China´s companies go international at a fast speed, but because of lack of experience, they often forget the rules of engagement in other parts of the world. They often focus on sales, writes author Joel Backaler of China Goes West: Everything You Need to Know About Chinese Companies Going Global, in Forbes. Marketing and PR belong to the mixture.
No Chinese firm regrets allowing perceptions to be formed on its behalf more than telecommunications firm Huawei. Huawei has a truly global footprint with operations in over 170 countries and approximately 60% of its revenues originating from outside of China. But early on in its international expansion, Huawei’s single-minded focus on sales and business growth led it to stumble over allegations that it had ties to the Chinese People’s Liberation Army. In September 2012, Huawei finally had to address these concerns head on when it was called before the US House Intelligence Committee. The investigation ultimately concluded that Huawei equipment could undermine core US national security interests, virtually closing the US market for its core telecommunications business line.
At the same time, there are a growing number of Chinese firms that understand marketing and public relations are imperative to successful international expansion. Chinese e-commerce giant Alibaba is investing heavily to help the global business community better understand its company and the unique nature of the Chinese e-commerce market. The most recent example is Alibaba’s launch of a new website that clearly communicates the firm’s value proposition and market opportunity. Lenovo, a consumer electronics firm that has long had a global marketing team led by international management, is taking a similar approach.
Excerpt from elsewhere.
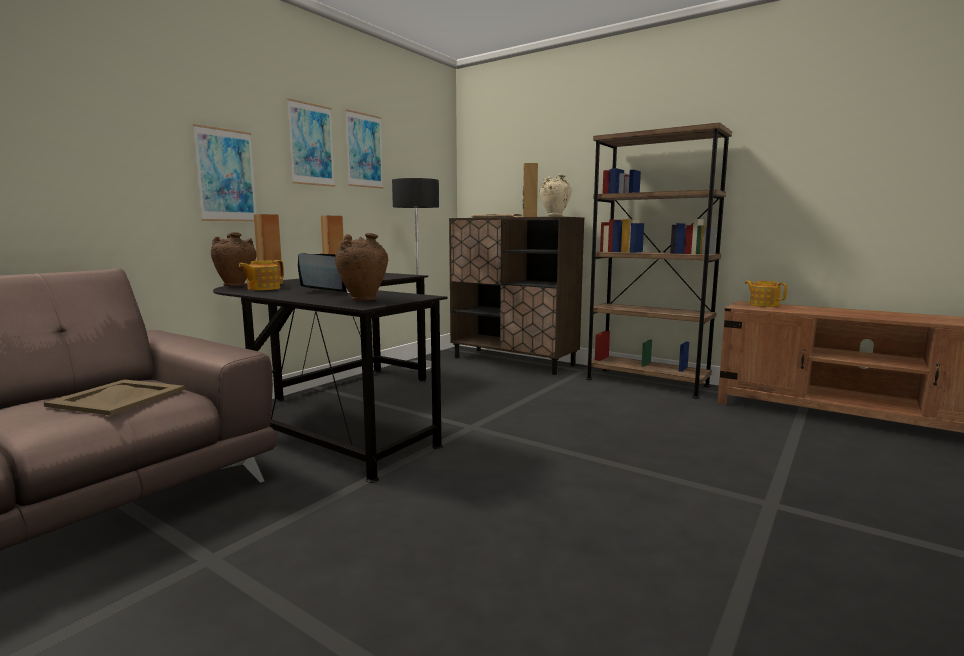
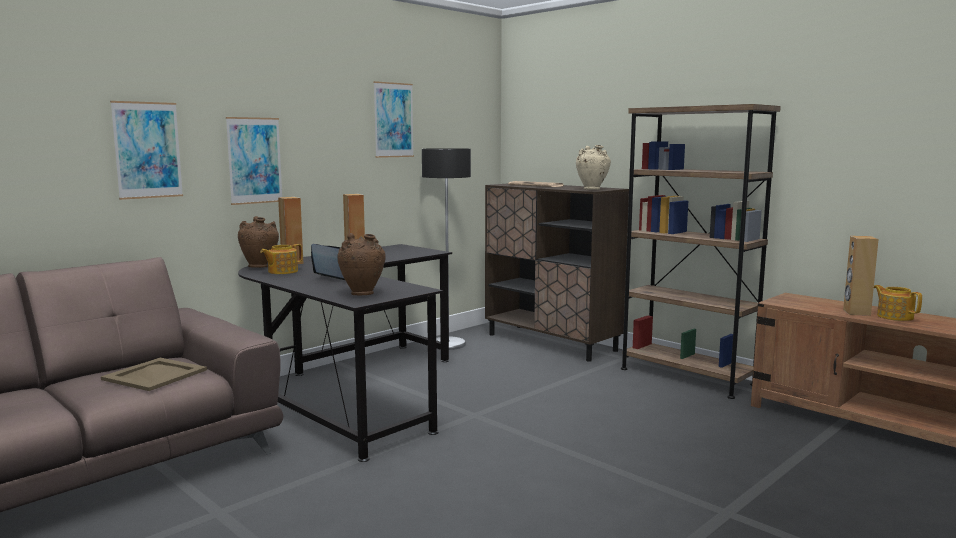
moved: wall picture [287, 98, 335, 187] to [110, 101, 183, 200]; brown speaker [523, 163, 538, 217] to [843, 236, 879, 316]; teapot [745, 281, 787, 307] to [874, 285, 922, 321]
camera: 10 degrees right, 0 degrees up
The company is pushing to become more transparent through an ongoing series of posts by their CEO on LinkedIn’s publishing platform.
These are just a few examples of Chinese companies proactively managing their reputations, but there need to be many more. For better or worse, the actions of individual Chinese firms impact how the products, services, and intentions of all Chinese companies are viewed worldwide. Given the myriad challenges that Chinese companies face as they expand outside of China for the first time, their management should hire the right team and external advisors to manage their firms’ reputation and respond to corporate crises from day one. Otherwise, they are sure to run headlong into the arms of politicians on the lookout for new “anti-China” ammunition to support their political platforms and investigative journalists interested in the next juicy story about Chinese overseas corporate blunders.